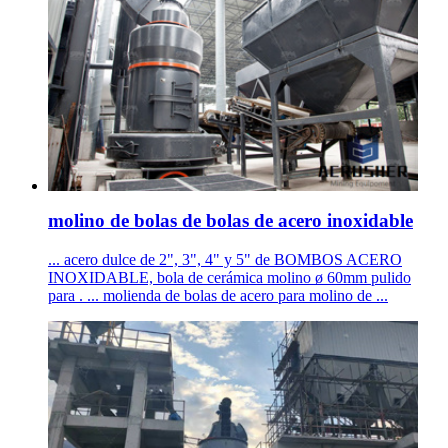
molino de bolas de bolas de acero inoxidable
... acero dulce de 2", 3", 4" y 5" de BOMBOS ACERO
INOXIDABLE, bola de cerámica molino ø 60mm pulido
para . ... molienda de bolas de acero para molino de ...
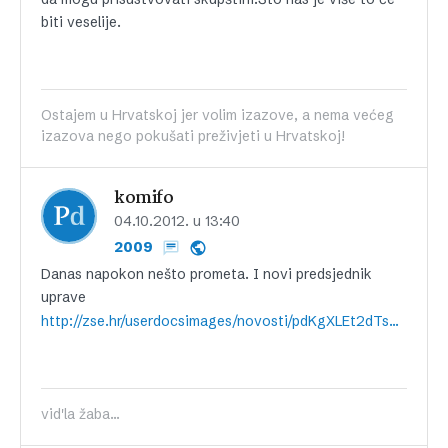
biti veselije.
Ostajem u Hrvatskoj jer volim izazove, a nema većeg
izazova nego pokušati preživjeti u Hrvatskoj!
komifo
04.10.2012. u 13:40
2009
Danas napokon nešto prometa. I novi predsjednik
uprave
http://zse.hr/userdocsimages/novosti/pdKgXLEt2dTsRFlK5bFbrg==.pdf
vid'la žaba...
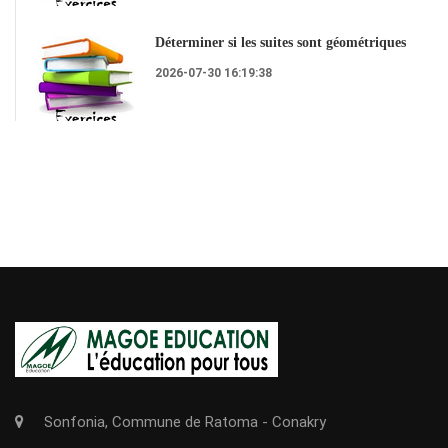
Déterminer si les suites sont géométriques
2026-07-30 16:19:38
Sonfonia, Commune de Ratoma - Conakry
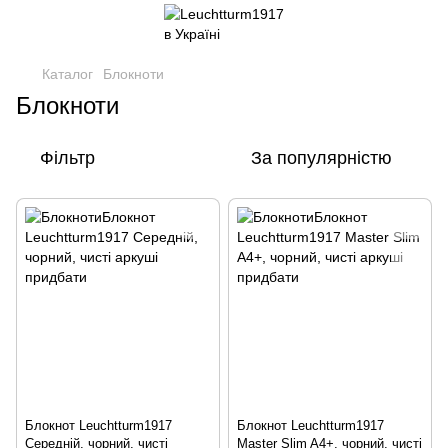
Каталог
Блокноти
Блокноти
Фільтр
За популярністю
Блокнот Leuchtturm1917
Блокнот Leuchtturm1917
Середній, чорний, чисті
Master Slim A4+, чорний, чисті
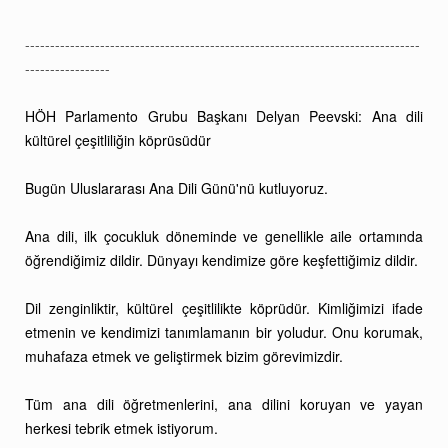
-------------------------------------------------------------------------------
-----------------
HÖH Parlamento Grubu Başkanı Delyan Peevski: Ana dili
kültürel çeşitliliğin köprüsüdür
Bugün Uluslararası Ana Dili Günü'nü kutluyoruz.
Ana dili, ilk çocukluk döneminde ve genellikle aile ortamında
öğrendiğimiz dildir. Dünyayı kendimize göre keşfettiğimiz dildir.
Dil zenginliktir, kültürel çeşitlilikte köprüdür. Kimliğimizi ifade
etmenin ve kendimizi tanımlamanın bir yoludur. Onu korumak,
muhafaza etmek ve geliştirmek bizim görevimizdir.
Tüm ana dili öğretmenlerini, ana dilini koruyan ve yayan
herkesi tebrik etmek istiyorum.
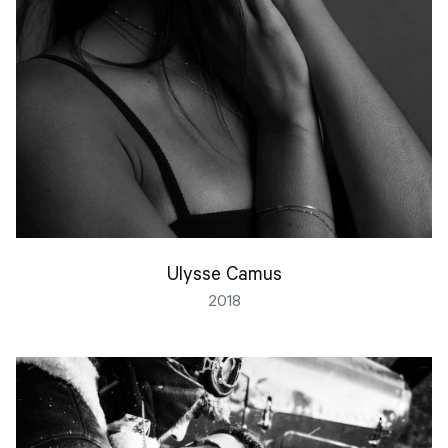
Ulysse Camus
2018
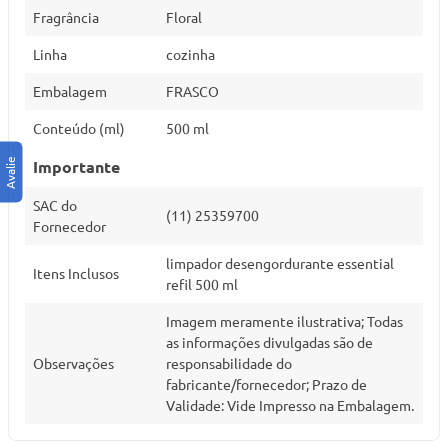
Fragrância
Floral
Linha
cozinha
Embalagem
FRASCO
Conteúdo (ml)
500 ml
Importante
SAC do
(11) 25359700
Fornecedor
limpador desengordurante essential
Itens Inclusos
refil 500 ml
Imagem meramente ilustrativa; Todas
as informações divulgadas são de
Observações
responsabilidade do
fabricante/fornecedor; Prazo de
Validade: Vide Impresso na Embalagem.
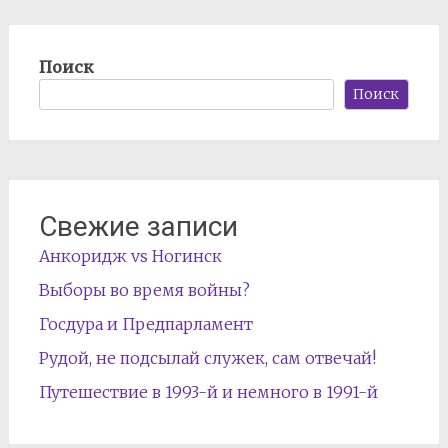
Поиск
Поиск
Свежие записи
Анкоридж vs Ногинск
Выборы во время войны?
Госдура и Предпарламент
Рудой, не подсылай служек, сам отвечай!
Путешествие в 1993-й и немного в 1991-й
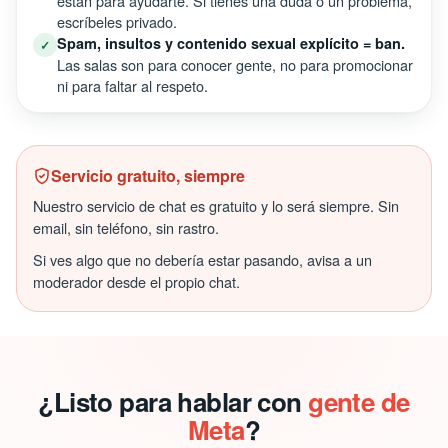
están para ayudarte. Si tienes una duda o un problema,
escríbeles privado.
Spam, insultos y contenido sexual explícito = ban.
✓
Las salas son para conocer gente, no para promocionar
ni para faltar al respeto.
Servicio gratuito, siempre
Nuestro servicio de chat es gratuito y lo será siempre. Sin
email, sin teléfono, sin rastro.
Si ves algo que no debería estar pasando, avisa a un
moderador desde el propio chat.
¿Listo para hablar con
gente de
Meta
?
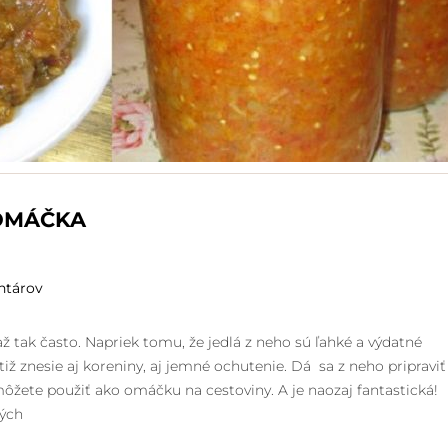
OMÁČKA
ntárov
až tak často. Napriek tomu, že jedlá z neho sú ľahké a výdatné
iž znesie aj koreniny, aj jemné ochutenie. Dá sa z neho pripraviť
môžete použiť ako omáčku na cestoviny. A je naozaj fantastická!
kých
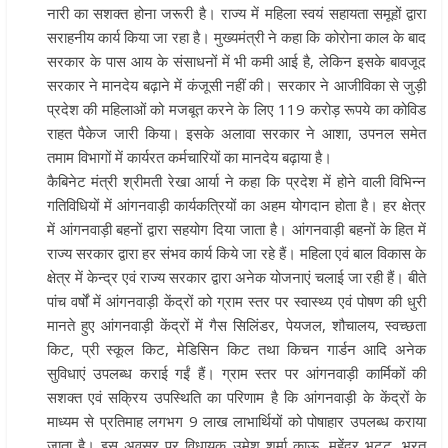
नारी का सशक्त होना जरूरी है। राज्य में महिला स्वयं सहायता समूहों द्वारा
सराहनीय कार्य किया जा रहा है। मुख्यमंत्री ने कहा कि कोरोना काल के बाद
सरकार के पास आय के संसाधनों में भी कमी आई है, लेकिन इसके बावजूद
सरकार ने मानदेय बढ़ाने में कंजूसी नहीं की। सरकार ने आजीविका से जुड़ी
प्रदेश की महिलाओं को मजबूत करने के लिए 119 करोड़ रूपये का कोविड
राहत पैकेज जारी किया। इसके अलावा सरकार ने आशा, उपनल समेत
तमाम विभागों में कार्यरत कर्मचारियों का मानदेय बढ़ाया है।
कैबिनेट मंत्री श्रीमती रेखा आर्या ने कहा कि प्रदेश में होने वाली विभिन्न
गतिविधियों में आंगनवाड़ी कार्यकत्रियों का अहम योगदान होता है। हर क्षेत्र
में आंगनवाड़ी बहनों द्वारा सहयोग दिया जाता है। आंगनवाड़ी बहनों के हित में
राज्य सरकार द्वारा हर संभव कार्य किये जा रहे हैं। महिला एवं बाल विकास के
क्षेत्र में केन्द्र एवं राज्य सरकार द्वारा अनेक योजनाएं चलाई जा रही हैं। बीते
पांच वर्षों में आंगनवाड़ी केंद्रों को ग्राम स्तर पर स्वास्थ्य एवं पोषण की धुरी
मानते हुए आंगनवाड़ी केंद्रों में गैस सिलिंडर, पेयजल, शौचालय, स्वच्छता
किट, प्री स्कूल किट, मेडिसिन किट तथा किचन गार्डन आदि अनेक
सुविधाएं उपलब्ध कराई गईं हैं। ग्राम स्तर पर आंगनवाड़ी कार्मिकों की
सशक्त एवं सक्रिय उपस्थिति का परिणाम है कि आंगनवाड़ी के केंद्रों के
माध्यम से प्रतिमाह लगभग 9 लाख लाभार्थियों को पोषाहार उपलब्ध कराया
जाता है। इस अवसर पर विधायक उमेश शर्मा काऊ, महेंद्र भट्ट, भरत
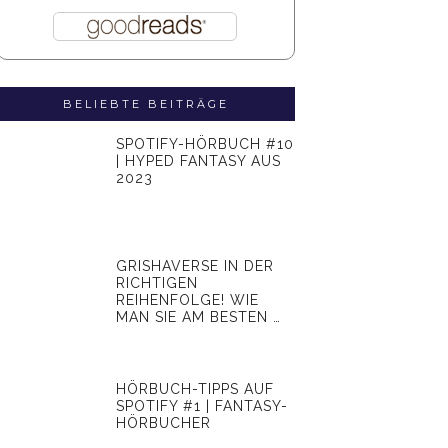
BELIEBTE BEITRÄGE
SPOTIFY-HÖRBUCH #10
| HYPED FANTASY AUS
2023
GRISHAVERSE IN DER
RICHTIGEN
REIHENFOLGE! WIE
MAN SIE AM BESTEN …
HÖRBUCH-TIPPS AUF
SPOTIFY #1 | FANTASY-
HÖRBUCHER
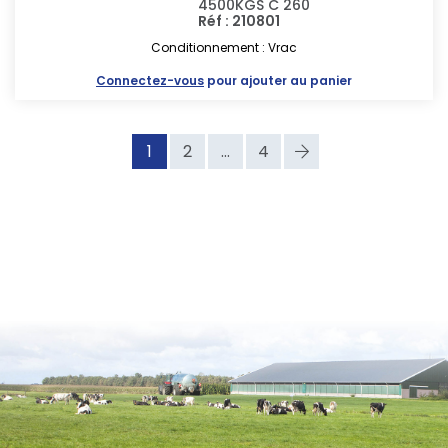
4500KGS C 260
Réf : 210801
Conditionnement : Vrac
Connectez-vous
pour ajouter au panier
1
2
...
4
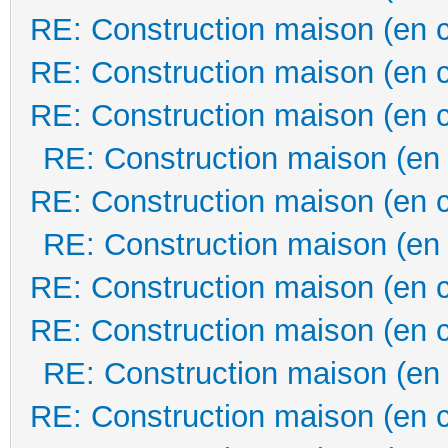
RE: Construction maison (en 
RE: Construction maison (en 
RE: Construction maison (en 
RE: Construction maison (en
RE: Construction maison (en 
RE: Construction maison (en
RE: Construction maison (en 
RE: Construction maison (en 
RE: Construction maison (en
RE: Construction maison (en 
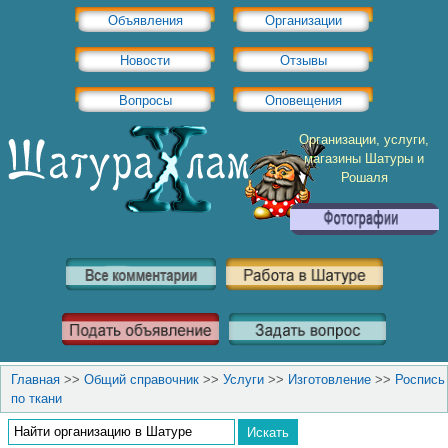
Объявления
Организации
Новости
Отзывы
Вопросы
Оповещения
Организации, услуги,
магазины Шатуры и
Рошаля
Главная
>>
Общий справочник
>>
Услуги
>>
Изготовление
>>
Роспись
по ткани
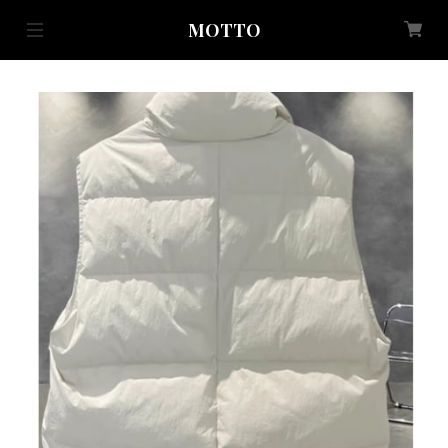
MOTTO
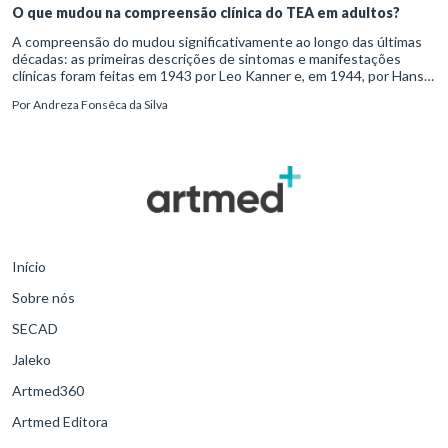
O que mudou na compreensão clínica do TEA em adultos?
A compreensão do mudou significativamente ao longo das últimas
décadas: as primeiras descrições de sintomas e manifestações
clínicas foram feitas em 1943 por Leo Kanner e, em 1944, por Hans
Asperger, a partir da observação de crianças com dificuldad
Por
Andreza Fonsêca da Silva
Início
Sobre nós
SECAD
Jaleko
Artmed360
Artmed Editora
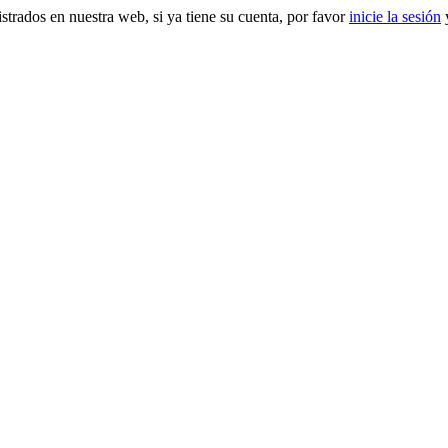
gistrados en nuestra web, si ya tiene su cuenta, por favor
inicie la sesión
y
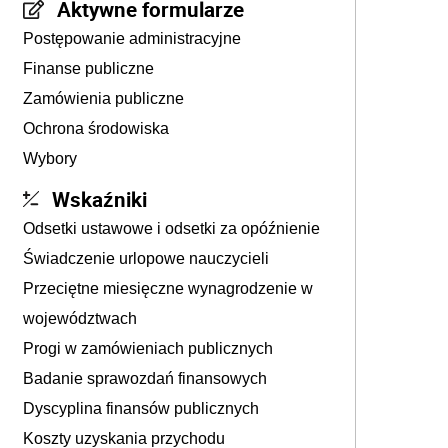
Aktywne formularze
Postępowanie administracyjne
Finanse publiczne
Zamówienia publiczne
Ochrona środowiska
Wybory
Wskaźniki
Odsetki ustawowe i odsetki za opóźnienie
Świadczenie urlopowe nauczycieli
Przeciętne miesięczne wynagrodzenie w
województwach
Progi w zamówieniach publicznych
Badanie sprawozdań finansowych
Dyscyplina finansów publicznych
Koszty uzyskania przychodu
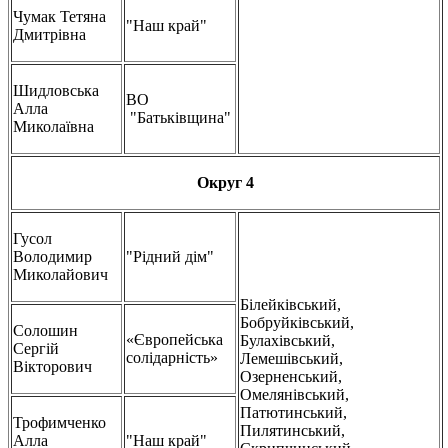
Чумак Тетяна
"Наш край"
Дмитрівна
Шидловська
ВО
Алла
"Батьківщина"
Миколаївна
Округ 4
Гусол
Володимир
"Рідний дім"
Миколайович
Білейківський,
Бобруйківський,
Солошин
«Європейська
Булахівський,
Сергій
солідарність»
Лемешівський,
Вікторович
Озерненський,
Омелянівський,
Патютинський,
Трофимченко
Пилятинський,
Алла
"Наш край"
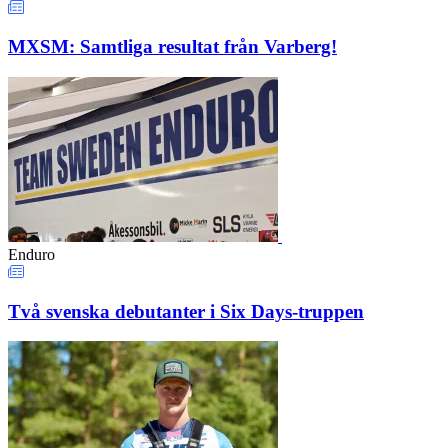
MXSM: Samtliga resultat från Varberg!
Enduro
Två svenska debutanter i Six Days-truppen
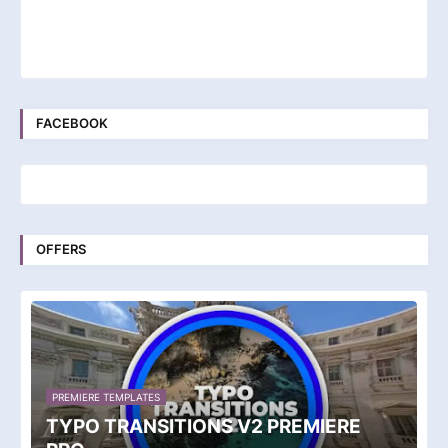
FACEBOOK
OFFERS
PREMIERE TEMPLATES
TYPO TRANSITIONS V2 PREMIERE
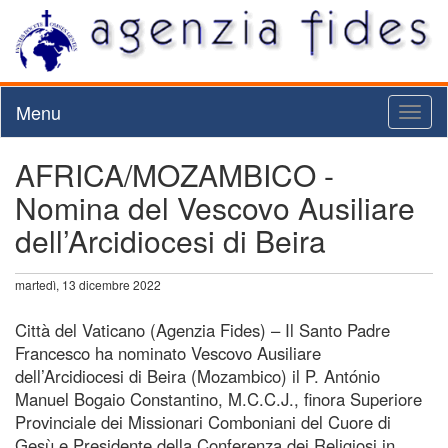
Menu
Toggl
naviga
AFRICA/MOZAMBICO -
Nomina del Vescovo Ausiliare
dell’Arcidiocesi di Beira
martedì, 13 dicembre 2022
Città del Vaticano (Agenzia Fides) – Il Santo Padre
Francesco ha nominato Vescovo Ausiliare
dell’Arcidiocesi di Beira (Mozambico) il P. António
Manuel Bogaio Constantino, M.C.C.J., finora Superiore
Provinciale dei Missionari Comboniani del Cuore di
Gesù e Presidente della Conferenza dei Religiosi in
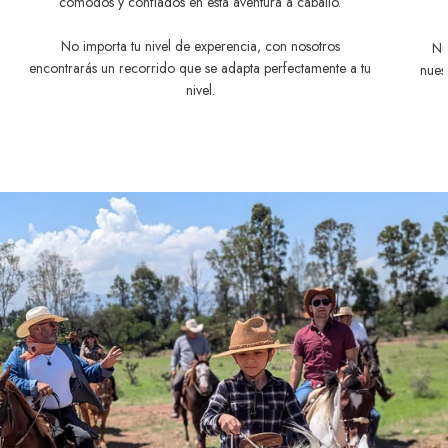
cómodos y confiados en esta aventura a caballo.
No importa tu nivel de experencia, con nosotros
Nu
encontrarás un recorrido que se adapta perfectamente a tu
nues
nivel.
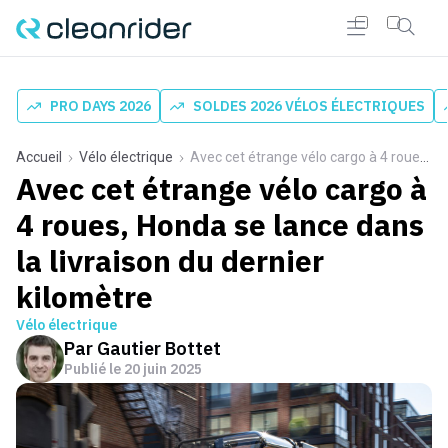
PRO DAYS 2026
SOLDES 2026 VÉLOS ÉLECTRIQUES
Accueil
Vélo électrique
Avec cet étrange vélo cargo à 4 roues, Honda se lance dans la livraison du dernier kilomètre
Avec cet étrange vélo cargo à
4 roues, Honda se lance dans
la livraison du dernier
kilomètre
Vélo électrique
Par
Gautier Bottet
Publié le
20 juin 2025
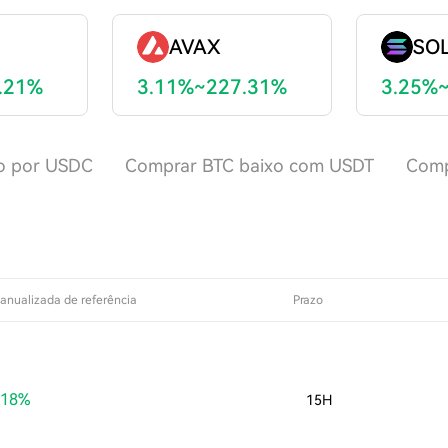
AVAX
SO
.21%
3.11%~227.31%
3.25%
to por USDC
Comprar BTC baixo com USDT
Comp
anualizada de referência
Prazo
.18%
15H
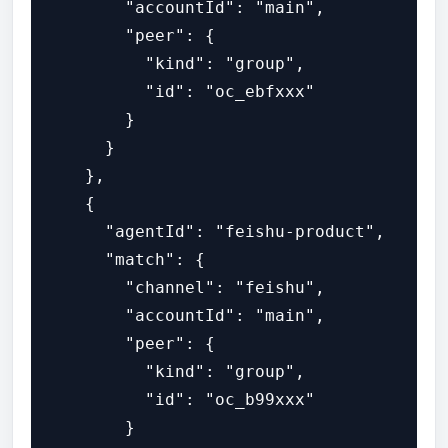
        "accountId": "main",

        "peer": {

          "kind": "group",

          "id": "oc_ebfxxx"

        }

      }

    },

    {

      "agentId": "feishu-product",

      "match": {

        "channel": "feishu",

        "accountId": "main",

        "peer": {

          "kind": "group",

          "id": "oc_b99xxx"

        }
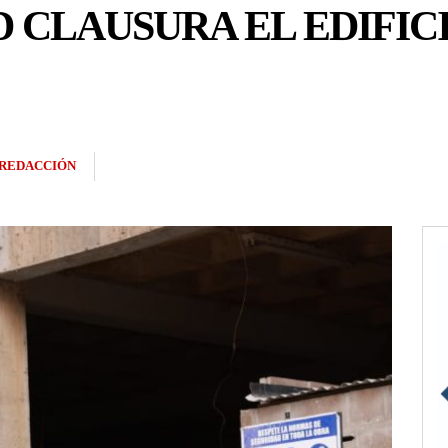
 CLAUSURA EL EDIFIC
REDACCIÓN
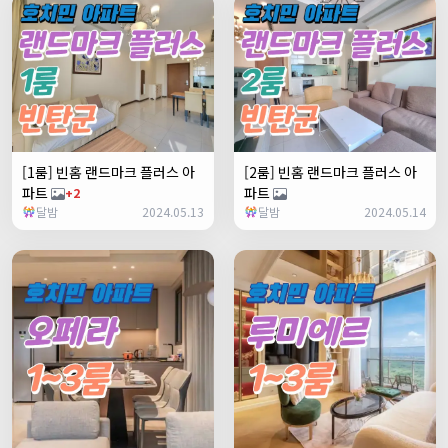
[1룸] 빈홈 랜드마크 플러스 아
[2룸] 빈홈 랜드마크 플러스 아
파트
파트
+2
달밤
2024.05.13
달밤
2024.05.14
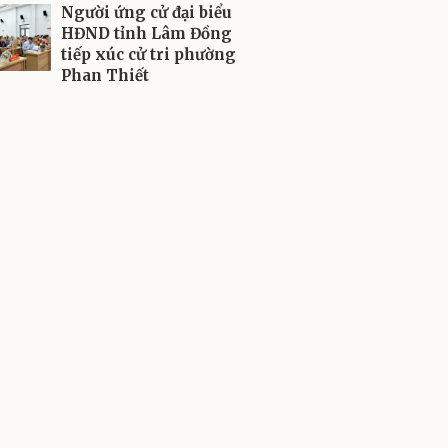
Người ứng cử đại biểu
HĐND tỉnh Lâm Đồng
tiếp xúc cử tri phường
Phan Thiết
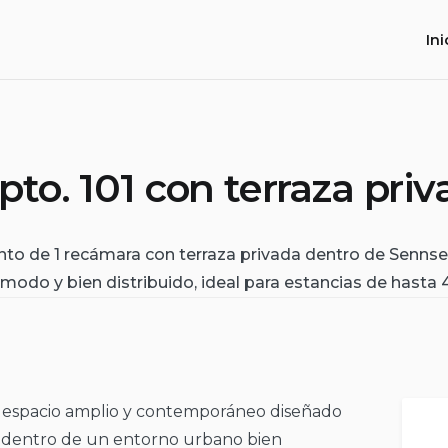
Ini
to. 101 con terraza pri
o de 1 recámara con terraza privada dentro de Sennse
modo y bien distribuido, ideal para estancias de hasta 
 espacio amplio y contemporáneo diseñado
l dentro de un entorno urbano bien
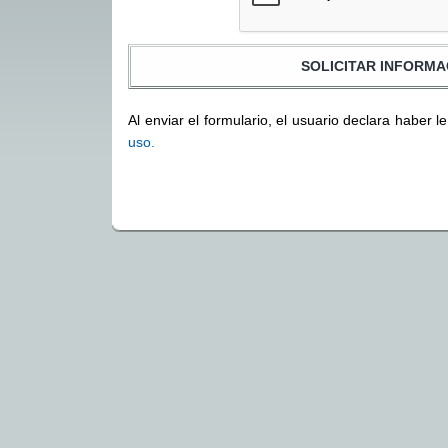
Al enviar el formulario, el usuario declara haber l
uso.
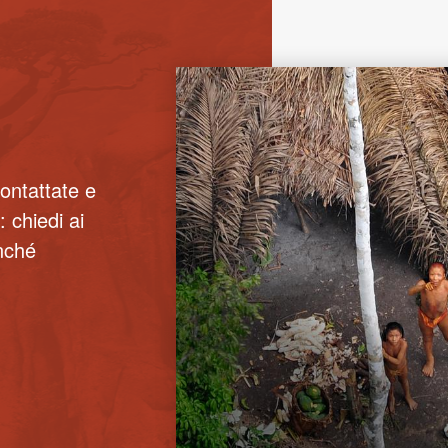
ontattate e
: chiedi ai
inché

» **Try it**: Please return, exactly as written, the lines from the first line of the records above through the line containing "responsabilidade do", both included, leaving out any pictures.

» **Response box**:
molino de bolas de bolas de acero inoxidable
... acero dulce de 2", 3", 4" y 5" de BOMBOS ACERO
INOXIDABLE, bola de cerámica molino ø 60mm pulido
para . ... molienda de bolas de acero para molino de ...
biti veselije.
Ostajem u Hrvatskoj jer volim izazove, a nema većeg
izazova nego pokušati preživjeti u Hrvatskoj!
komifo
04.10.2012. u 13:40
2009
Danas napokon nešto prometa. I novi predsjednik
uprave
http://zse.hr/userdocsimages/novosti/pdKgXLEt2dTsRFlK5bFbrg==.pdf
vid'la žaba...
Déterminer si les suites sont géométriques
2026-07-30 16:19:38
Sonfonia, Commune de Ratoma - Conakry
Каталог
Блокноти
Блокноти
Фільтр
За популярністю
Блокнот Leuchtturm1917
Блокнот Leuchtturm1917
Середній, чорний, чисті
Master Slim A4+, чорний, чисті
-------------------------------------------------------------------------------
-----------------
HÖH Parlamento Grubu Başkanı Delyan Peevski: Ana dili
kültürel çeşitliliğin köprüsüdür
Bugün Uluslararası Ana Dili Günü'nü kutluyoruz.
Ana dili, ilk çocukluk döneminde ve genellikle aile ortamında
öğrendiğimiz dildir. Dünyayı kendimize göre keşfettiğimiz dildir.
Dil zenginliktir, kültürel çeşitlilikte köprüdür. Kimliğimizi ifade
etmenin ve kendimizi tanımlamanın bir yoludur. Onu korumak,
muhafaza etmek ve geliştirmek bizim görevimizdir.
Tüm ana dili öğretmenlerini, ana dilini koruyan ve yayan
herkesi tebrik etmek istiyorum.
Ulysse Camus
2018
Fragrância
Floral
Linha
cozinha
Embalagem
FRASCO
Conteúdo (ml)
500 ml
Importante
SAC do
(11) 25359700
Fornecedor
limpador desengordurante essential
Itens Inclusos
refil 500 ml
Imagem meramente ilustrativa; Todas
as informações divulgadas são de
Observações
responsabilidade do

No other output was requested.